Вот оно, самое-самое. Первооснова. Вот она.
— Пятидюймовый бур и шестидюймовый, — продолжал он, — это большая разница на самом деле. Когда сверлишь слой льда от фута до восемнадцати дюймов толщиной, шестидюймовый требует гораздо больше усилий. Этим я могу просверлить полтора фута за двадцать секунд. Если, конечно, лезвие острое. Тут все зависит от заточки. Оно всегда у тебя острым должно быть.
Я кивнул.
— А холодно тут на льду, — сказал я.
— Еще бы.
— Только сейчас почувствовал. Мерзнуть начал. Лицо. И вообще пробирает. Я пойду, пожалуй.
Я сделал первый шажок назад — прочь от него и от его лунки, окруженной валиком ледяной крошки.

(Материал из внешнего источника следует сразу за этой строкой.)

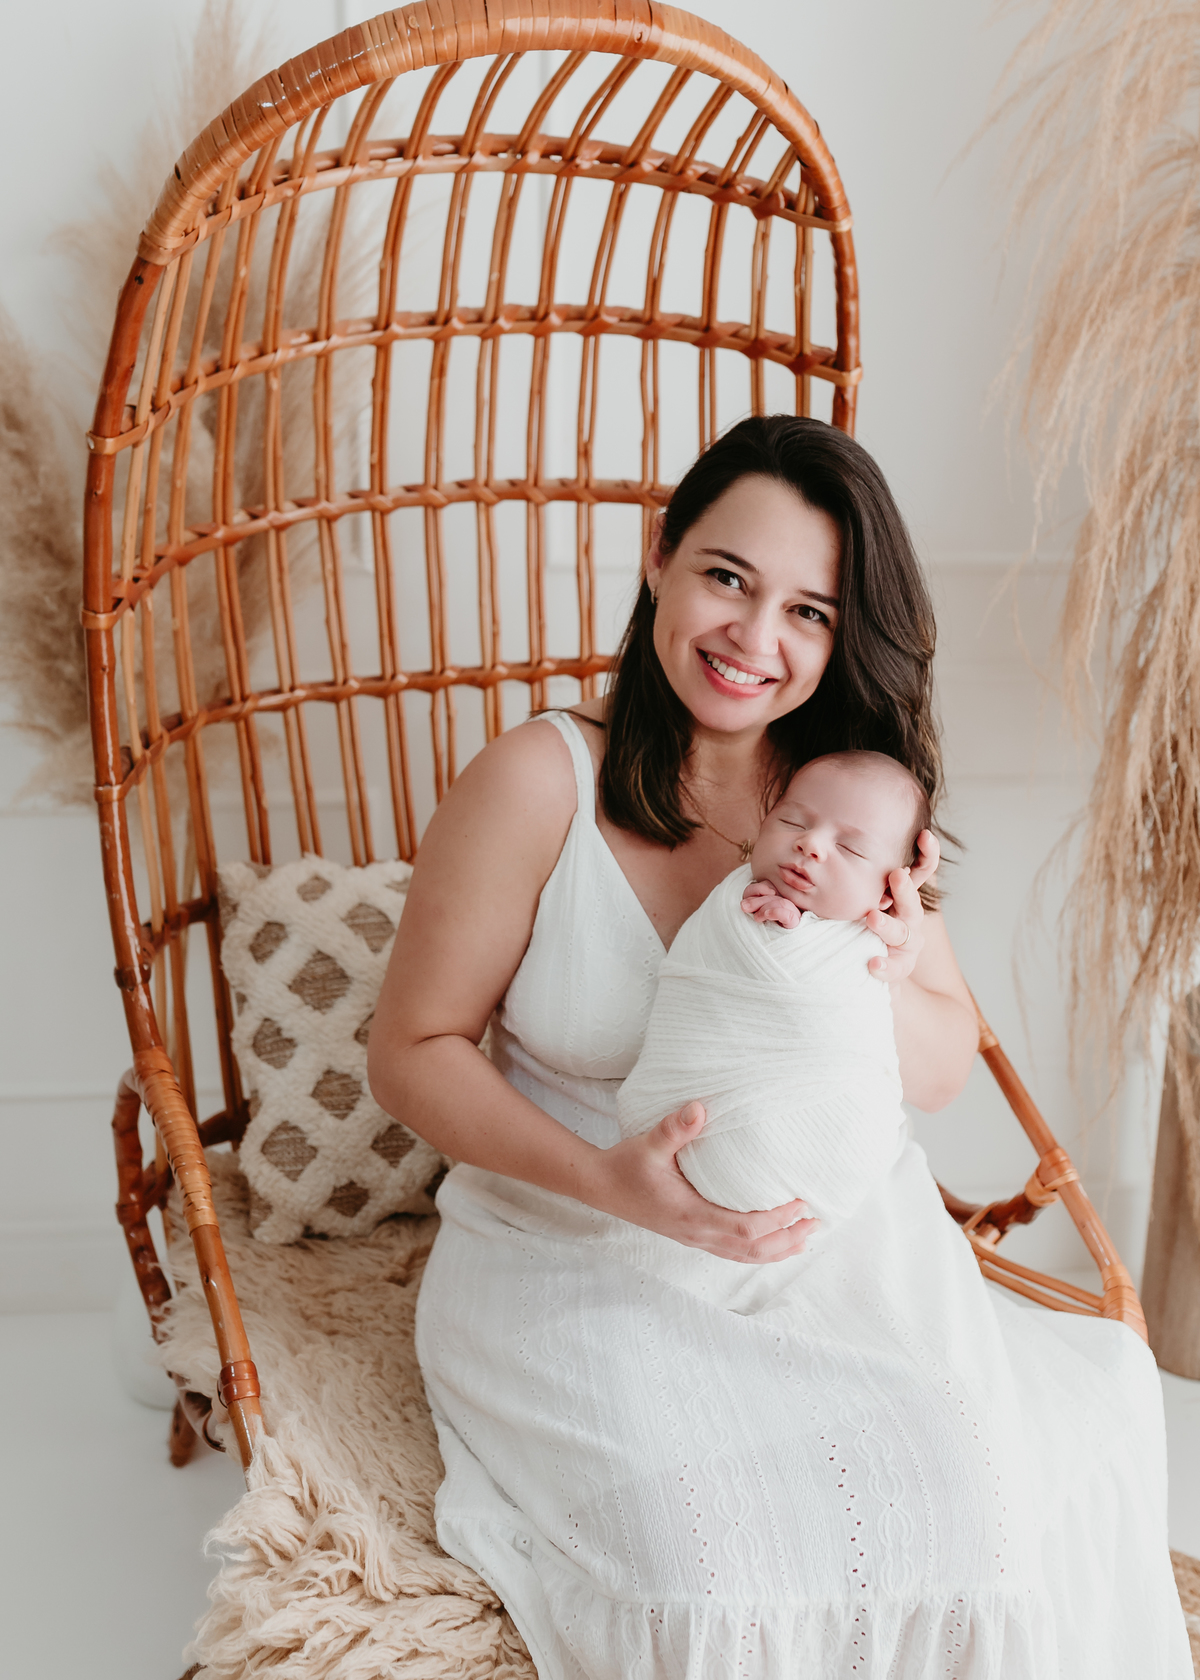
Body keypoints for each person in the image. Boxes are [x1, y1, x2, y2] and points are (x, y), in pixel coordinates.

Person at [368, 416, 1189, 1679]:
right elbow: (413, 1049)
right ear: (661, 561)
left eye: (809, 611)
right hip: (575, 1243)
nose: (757, 640)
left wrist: (896, 958)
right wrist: (611, 1184)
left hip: (826, 1248)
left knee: (971, 1520)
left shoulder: (847, 808)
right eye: (729, 579)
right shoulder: (539, 781)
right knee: (707, 1571)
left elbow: (934, 1068)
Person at [617, 750, 927, 1222]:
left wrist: (884, 970)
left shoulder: (886, 930)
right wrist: (767, 928)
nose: (812, 846)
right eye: (793, 821)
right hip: (662, 1157)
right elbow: (719, 959)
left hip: (834, 1158)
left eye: (851, 849)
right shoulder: (738, 899)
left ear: (888, 892)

— Ладно, бывайте. Ну, вы все теперь знаете про подледный лов. Может, книжку про это написать заместо детектива?
Мелко пятясь, я уже отошел на четыре-пять футов в сторону берега, но Фарли по-прежнему высоко держал бур одной рукой — винтовое лезвие поблескивало на уровне моих глаз. Полностью побежденный, я отодвигался все дальше.

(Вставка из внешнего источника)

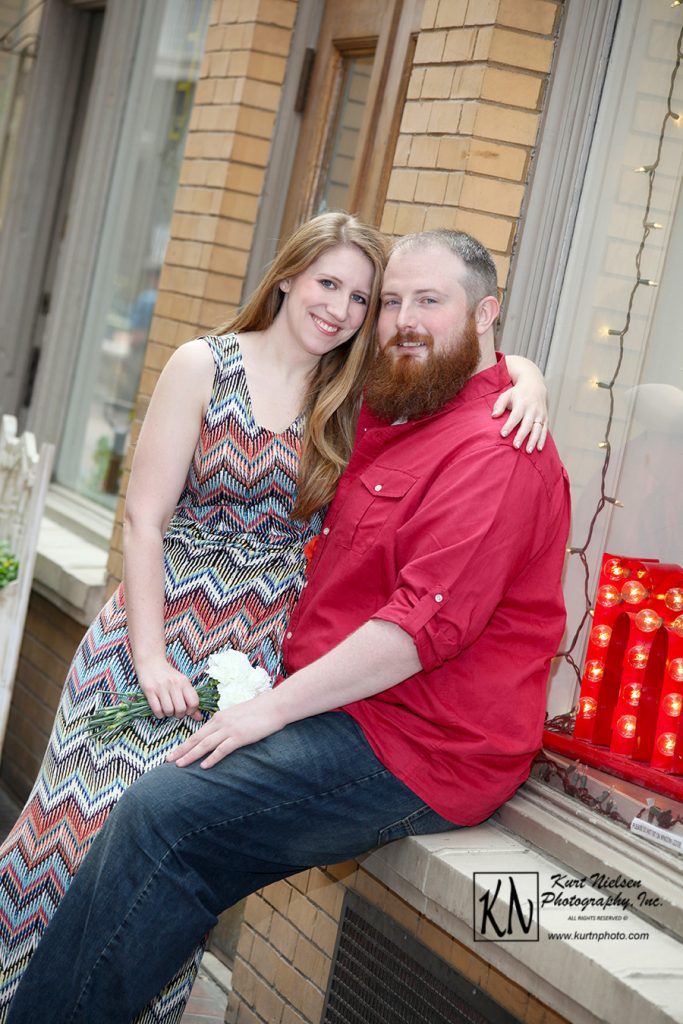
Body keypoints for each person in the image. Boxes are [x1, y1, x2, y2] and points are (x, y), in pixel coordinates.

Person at [6, 228, 569, 1024]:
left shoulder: (492, 448)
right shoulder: (397, 404)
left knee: (164, 816)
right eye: (393, 302)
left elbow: (415, 631)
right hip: (295, 689)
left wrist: (265, 709)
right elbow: (148, 513)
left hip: (407, 741)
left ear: (483, 315)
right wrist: (522, 370)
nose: (398, 319)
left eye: (425, 301)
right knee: (119, 841)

— И место мое секретное знаете. Вы все теперь знаете, — сказал он. — Но вы ведь никому не скажете, да? Это очень большая выгода, когда у тебя есть секретное место. Кто удит, никому про свои места не говорит. Учишься этому.
— Я буду молчать, не волнуйтесь, — сказал я.

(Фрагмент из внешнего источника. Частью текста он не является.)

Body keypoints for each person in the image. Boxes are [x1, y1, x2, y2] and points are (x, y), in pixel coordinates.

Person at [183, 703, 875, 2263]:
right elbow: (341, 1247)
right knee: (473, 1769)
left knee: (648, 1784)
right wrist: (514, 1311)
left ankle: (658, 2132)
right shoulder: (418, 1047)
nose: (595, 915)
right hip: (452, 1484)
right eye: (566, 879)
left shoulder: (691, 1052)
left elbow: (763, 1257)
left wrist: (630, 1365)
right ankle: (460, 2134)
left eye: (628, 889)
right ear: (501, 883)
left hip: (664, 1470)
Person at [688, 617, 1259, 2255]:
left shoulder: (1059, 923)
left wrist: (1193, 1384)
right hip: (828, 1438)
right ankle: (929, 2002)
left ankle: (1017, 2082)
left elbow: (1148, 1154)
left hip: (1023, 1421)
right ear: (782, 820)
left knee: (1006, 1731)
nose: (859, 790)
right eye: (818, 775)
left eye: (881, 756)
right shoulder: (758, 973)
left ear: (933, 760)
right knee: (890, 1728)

— С горы тут ручей течет, с уступа на уступ. Я вам не говорил? — спросил он. — Не знаю, где он начинается. Получается, что озеро проточное. На южной стороне другой ручей из него вытекает. — Он показал где. Показал все тем же буром, который крепко держал одной здоровенной лапой в перчатке без кончиков пальцев. — Плюс масса ключей там, на дне. Вода снизу поднимается и крутится все время. Озеро само себя чистит. Рыба в такой воде растет крупная, здоровая. Все, что ей нужно, здесь имеется. И все Богом сделано. Люди тут ни при чем. Потому здесь и чисто, потому я здесь и ужу. Где люди замешались — оттуда держись подальше. Вот мое правило. Правило человека, у которого все подсознание забито этим ПТС. От людей подальше, к Богу поближе. Так что не проговоритесь насчет моего секретного места. Секрет, мистер Цукерман, остается секретом, пока рот остается на замке.
— Я понял вас.
— Да, мистер Цукерман! Про книгу не забудьте.
— Про какую книгу?
— Про вашу. Прислать мне обещали.
— Не волнуйтесь, — сказал я. — Получите обязательно.
И я двинулся по льду обратно. Он стоял позади меня, все еще держа в руке бур. Я шел медленно. Идти было неблизко. Я знал, что, даже если я дойду без происшествий, моей жизни в доме, где я провел в одиночестве пять лет, можно считать, пришел конец. Когда я допишу эту книгу — если допишу, — мне придется куда-нибудь уехать.
Благополучно поднявшись на берег, я оглянулся посмотреть, не идет ли он следом, чтобы разделаться со мной в лесу; если так, то не судьба мне войти в дом, где Коулмен Силк провел детство, не судьба сидеть, как некогда Стина Палссон, белокожим гостем на воскресном обеде у его ист-оринджской родни. Сам вид Фарли заставил меня вновь почувствовать ужас бура — хоть он и сидел уже снова на своем ведре. Крохотное человеческое пятнышко посреди ледяной белизны озера — единственное во всей округе, что говорило о людском присутствии, — было похоже на косой крестик, поставленный неграмотным вместо подписи на чистой странице. Это была если не вся история, то вся картина. Крайне редко в конце нашего века жизнь являет взору настолько чистый и мирный образ: одинокий человек на импровизированном сиденье, удящий рыбу сквозь восемнадцатидюймовую толщу льда на озере, чьи воды неторопливо и вечно крутятся среди идиллических холмов сельской Америки.